▶ TASKS TO CARRY OUT
- 1) Reproduce a passage from the notice-of-meetings provision. Begin at the words "(3) An irregularity in" and stop after the words "at that meeting.".
- 2) Answer these questions about the notice-of-meetings provision:
(a) How many working days before a shareholders' meeting must written notice be sent, at minimum?
(b) What must the notice include regarding any special resolution to be submitted to the meeting?
(c) If a meeting is adjourned for less than how many days is an announcement at the adjourned meeting enough notice?
- 3) Continue the notice-of-meetings provision from where it stops.

▶ READING PASSAGE
________________

2 Notice of meetings

  • (1) Written notice of the time and place of a meeting of shareholders must be sent to every shareholder entitled to receive notice of the meeting and to every director and an auditor of the company not less than 10 working days before the meeting.

    (2) The notice must state—

    • (a) the nature of the business to be transacted at the meeting in sufficient detail to enable a shareholder to form a reasoned judgment in relation to it; and

    • (b) the text of any special resolution to be submitted to the meeting; and

    • (c) in the case of special resolutions required by section 106(1)(a) or (b), the right of a shareholder under section 110.

    (3) An irregularity in a notice of a meeting is waived if all the shareholders entitled to attend and vote at the meeting attend the meeting without protest as to the irregularity, or if all such shareholders agree to the waiver.

    (3A) Subject to the constitution of the company, the accidental omission to give notice of a meeting to, or the failure to receive notice of a meeting by, a shareholder does not invalidate the proceedings at that meeting.

    (4) Subject to the constitution of the company, if a meeting of shareholders is adjourned for less than 30 days, it is not necessary to give notice of the time and place of the adjourned meeting other than by announcement at the meeting which is adjourned.

________________

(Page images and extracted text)
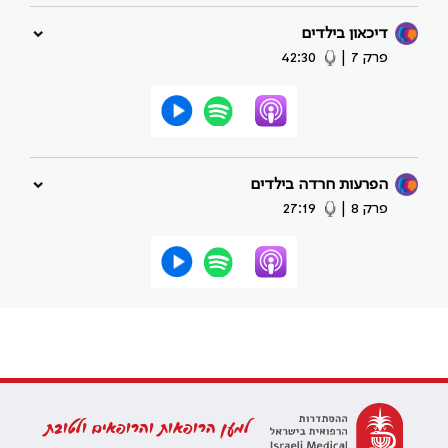
דיכאון בילדים
פרק 7
|
42:30
הפרעות חרדה בילדים
פרק 8
|
27:19
למען הרופאות והרופאים ולטובת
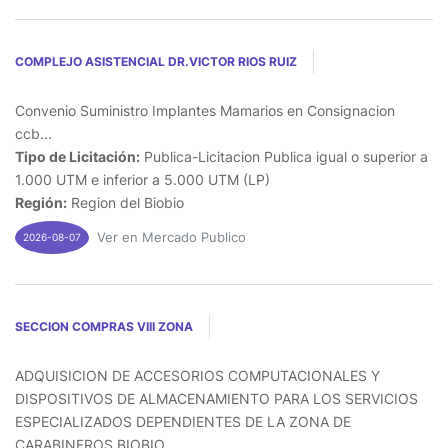
COMPLEJO ASISTENCIAL DR.VICTOR RIOS RUIZ
Convenio Suministro Implantes Mamarios en Consignacion
ccb...
Tipo de Licitación:
Publica-Licitacion Publica igual o superior a
1.000 UTM e inferior a 5.000 UTM (LP)
Región:
Region del Biobio
Ver en Mercado Publico
2026-08-07
SECCION COMPRAS VIII ZONA
ADQUISICION DE ACCESORIOS COMPUTACIONALES Y
DISPOSITIVOS DE ALMACENAMIENTO PARA LOS SERVICIOS
ESPECIALIZADOS DEPENDIENTES DE LA ZONA DE
CARABINEROS BIOBIO...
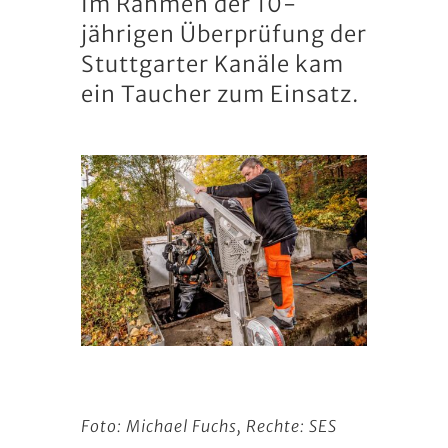
Im Rahmen der 10-
jährigen Überprüfung der
Stuttgarter Kanäle kam
ein Taucher zum Einsatz.
Foto: Michael Fuchs, Rechte: SES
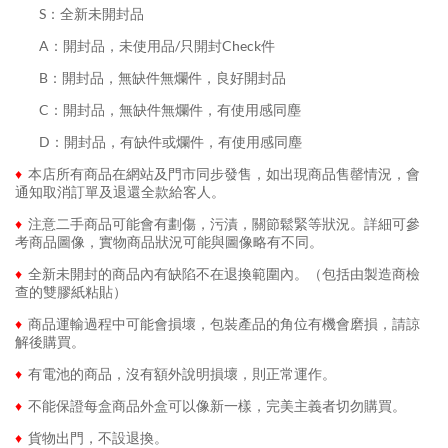
........
S：全新未開封品
........
A：開封品，未使用品/只開封Check件
........
B：開封品，無缺件無爛件，良好開封品
........
C：開封品，無缺件無爛件，有使用感同塵
........
D：開封品，有缺件或爛件，有使用感同塵
♦
本店所有商品在網站及門市同步發售，如出現商品售罄情況，會
通知取消訂單及退還全款給客人。
♦
注意二手商品可能會有劃傷，污漬，關節鬆緊等狀況。詳細可參
考商品圖像，實物商品狀況可能與圖像略有不同。
♦
全新未開封的商品內有缺陷不在退換範圍內。（包括由製造商檢
查的雙膠紙粘貼）
♦
商品運輸過程中可能會損壞，包裝產品的角位有機會磨損，請諒
解後購買。
♦
有電池的商品，沒有額外說明損壞，則正常運作。
♦
不能保證每盒商品外盒可以像新一樣，完美主義者切勿購買。
♦
貨物出門，不設退換。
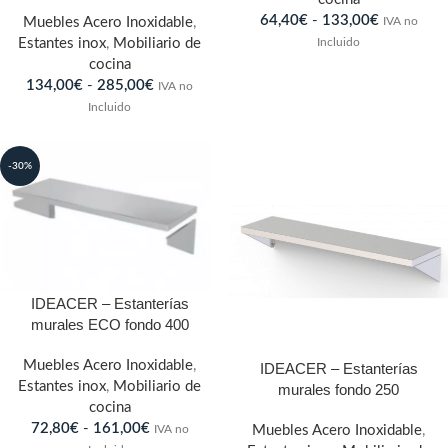
64,40
€
-
133,00
€
IVA no
Muebles Acero Inoxidable
,
Incluido
Estantes inox
,
Mobiliario de
cocina
134,00
€
-
285,00
€
IVA no
Incluido
-30%
IDEACER – Estanterías
murales ECO fondo 400
Muebles Acero Inoxidable
,
IDEACER – Estanterías
Estantes inox
,
Mobiliario de
murales fondo 250
cocina
72,80
€
-
161,00
€
IVA no
Muebles Acero Inoxidable
,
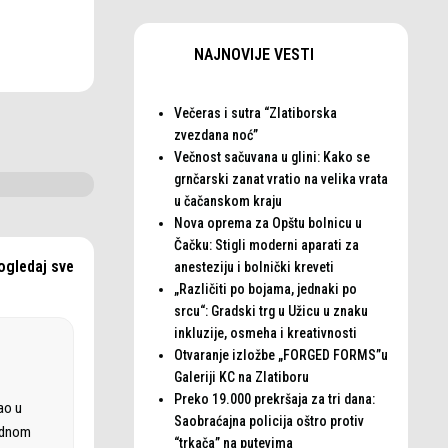
NAJNOVIJE VESTI
Večeras i sutra “Zlatiborska
zvezdana noć”
Večnost sačuvana u glini: Kako se
grnčarski zanat vratio na velika vrata
u čačanskom kraju
Nova oprema za Opštu bolnicu u
Čačku: Stigli moderni aparati za
ogledaj sve
anesteziju i bolnički kreveti
„Različiti po bojama, jednaki po
srcu“: Gradski trg u Užicu u znaku
inkluzije, osmeha i kreativnosti
Otvaranje izložbe „FORGED FORMS”u
Galeriji KC na Zlatiboru
Preko 19.000 prekršaja za tri dana:
ao u
Saobraćajna policija oštro protiv
rodnom
“trkača” na putevima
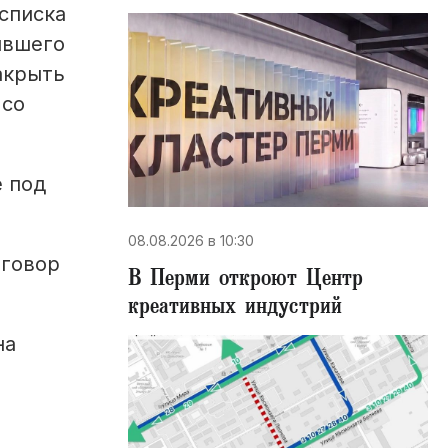
списка
ывшего
акрыть
 со
е под
08.08.2026 в 10:30
оговор
В Перми откроют Центр
креативных индустрий
на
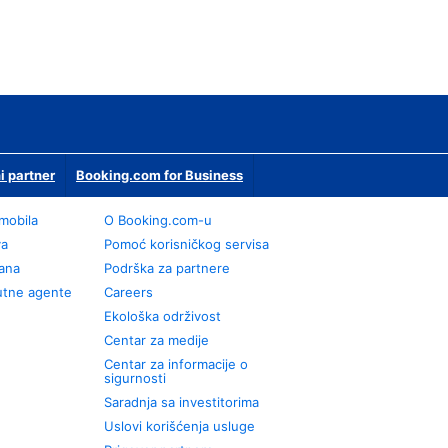
i partner
Booking.com for Business
omobila
О Booking.com-u
va
Pomoć korisničkog servisa
rana
Podrška za partnere
utne agente
Careers
Ekološka održivost
Centar za medije
Centar za informacije o
sigurnosti
Saradnja sa investitorima
Uslovi korišćenja usluge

________________

▶ RESPONSES TO THE EXERCISE
- 1)
(3) An irregularity in a notice of a meeting is waived if all the shareholders entitled to attend and vote at the meeting attend the meeting without protest as to the irregularity, or if all such shareholders agree to the waiver.

    (3A) Subject to the constitution of the company, the accidental omission to give notice of a meeting to, or the failure to receive notice of a meeting by, a shareholder does not invalidate the proceedings at that meeting.

- 2)
(a) Not less than 10 working days.
(b) The text of the special resolution.
(c) 30 days.

- 3)
    Schedule 1 clause 2(2)(b): amended, on 17 September 2008, by section 10 of the Companies (Minority Buy-out Rights) Amendment Act 2008 (2008 No 69).

    Schedule 1 clause 2(2)(c): inserted, on 17 September 2008, by section 10 of the Companies (Minority Buy-out Rights) Amendment Act 2008 (2008 No 69).

    Schedule 1 clause 2(3A): inserted, on 1 July 1994, by section 49 of the Companies Act 1993 Amendment Act 1994 (1994 No 6).

3 Methods of holding meetings

  • A meeting of shareholders may be held by a quorum of the shareholders—

    • (a) being assembled together at the time and place appointed for the meeting; or

    • (b) participating in the meeting by means of audio, audio and visual, or electronic communication; or

    • (c) by a combination of both of the methods described in paragraphs (a) and (b).

    Schedule 1 clause 3: replaced, on 31 August 2012, by section 11(1) of the Companies Amendment Act (No 2) 2012 (2012 No 60).

4 Quorum

  • (1) Subject to subclause (3), no business may be transacted at a meeting of shareholders if a quorum is not present.

    (2) Subject to the constitution of the company, a quorum for a meeting of shareholders is present if shareholders or their proxies are present or have cast postal votes who are between them able to exercise a majority of the votes to be cast on the business to be transacted by the meeting.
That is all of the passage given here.